[選んだ文章]
———
FARGO/ファーゴ3

あいかわらず盛り込みすぎだが、例によって半歩ずらした新鮮さが魅力で思わず見続けてしまうヘンテコ犯罪ドラマ

FARGO/ファーゴ3
クリエイター・脚本:ノア・ホーリー
出演:ユアン・マクレガー、キャリー・クーン、デヴィッド・シューリス、メアリー・エリザベス・ウィンステッド、オリヴィア・サンドヴァル

 シリーズ第3作は、もちろんいつものように「事実に基づいた物語」なのだが、この文言の提示の仕方が毎回趣向を凝らされていて、なかには、一部が省略されている回があったような……。それは、毎シーズン一度は登場する、なにやらシュールなSF的展開の部分で、今回はどちらかというと神話?的なエピソードで、わざわざ「R-15」とも提示される回でもあり、まさにクライマックスといっていい。そう、それは第8話。正直、そこからはエネルギーを失っているというか、演出の狙いも定まっていないような気がする。あまりにも大きな演出上のアナもあるのだが、おそらくそれも「わざと」なのだろう。大団円の地味さも、「まあ、8話を繰り返す必要もないでしょうし」ということなのだろう。そういう意味で、なかなか斬新な構成ともいえる。

 2010年、ミネソタ州セント・クラウド。駐車場会社を経営する成功した実業家エミット・スタッシー(ユアン・マクレガー)は、保護観察官をしている弟レイ(ユアン・マクレガー)から「印刷ミス」切手のコレクションを返せと要求されるが拒否。レイは保釈中の美人犯罪者ニッキー(メアリー・エリザベス・ウィンステッド)と結婚するために切手を盗み出そうとする。実は、エミットは謎の男ヴァーガ(デヴィッド・シューリス)に会社を乗っ取られそうになっていた。そんなとき、隣町のエデン・ヴァレーで、同じスタッシー性の老人が殺害され、被害者の義理の娘である警察署長グロリア(キャリー・クーン)が捜査を開始する……。

 今回おもしろいのは、話が一冬で終わらず次の年の春、さらにはその5年後まで進むことだろうか。しかも、途中で警察署長が殺された祖父の過去を探るためにハリウッドまで行ってしまうエピソードもある(その回のオープニングには、わざわざ「実際にロサンゼルスで起こった事件」とクレジットされる)。SF作家だった祖父に起きた事件は、そもそも何の関係もないので無駄といえば無駄なのだが、小説の内容がヘタウマ風のアニメになって、なかなか味わい深い。
———
[与えられた項目]
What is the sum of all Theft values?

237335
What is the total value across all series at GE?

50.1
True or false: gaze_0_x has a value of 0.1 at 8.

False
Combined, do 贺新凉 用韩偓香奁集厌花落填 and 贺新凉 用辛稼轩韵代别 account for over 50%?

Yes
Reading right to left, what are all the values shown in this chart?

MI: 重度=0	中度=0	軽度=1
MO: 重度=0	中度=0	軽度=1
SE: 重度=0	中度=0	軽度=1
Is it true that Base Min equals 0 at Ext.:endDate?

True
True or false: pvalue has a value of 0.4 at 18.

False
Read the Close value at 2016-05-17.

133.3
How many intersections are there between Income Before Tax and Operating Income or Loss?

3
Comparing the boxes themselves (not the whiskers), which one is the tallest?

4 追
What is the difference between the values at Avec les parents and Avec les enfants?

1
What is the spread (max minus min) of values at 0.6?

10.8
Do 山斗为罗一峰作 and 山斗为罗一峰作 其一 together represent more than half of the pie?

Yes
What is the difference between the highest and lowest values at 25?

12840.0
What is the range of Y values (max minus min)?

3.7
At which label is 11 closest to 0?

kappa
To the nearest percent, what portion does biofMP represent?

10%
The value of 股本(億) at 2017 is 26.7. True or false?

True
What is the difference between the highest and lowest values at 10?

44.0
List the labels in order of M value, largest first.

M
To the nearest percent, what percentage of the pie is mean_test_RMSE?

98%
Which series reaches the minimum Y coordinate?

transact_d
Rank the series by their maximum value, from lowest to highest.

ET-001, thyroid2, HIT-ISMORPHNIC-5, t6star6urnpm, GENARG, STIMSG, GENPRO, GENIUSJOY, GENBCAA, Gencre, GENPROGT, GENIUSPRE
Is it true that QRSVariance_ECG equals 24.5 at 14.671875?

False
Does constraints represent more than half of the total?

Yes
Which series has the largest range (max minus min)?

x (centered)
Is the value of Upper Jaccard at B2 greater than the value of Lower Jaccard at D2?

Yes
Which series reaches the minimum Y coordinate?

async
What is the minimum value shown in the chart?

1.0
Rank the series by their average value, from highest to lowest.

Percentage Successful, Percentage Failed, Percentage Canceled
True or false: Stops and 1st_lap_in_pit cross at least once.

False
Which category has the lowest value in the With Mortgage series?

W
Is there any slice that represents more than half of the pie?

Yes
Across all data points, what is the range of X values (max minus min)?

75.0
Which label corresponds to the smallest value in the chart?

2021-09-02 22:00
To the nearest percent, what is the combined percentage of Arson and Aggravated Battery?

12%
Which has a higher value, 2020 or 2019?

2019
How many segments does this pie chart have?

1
———
[やること]
1 > 次の(a)〜(c)が『FARGO/ファーゴ3』の紹介文の内容と合っているか、それぞれ「はい」か「いいえ」で答え、根拠となる箇所をそのまま引用せよ。
(a) エミットとレイは同じ俳優が演じている。
(b) 物語は一冬のうちに終わる。
(c) グロリアは殺された老人の実の娘である。
2 > 『FARGO/ファーゴ3』の紹介文によると、警察署長は殺された祖父の過去を探るためにどこまで行くか。

[課題ごとの答え]
1 >
(a) はい。「エミット・スタッシー(ユアン・マクレガー)」「弟レイ(ユアン・マクレガー)」
(b) いいえ。「話が一冬で終わらず次の年の春、さらにはその5年後まで進む」
(c) いいえ。「被害者の義理の娘である警察署長グロリア」

2 > ハリウッドまで行く。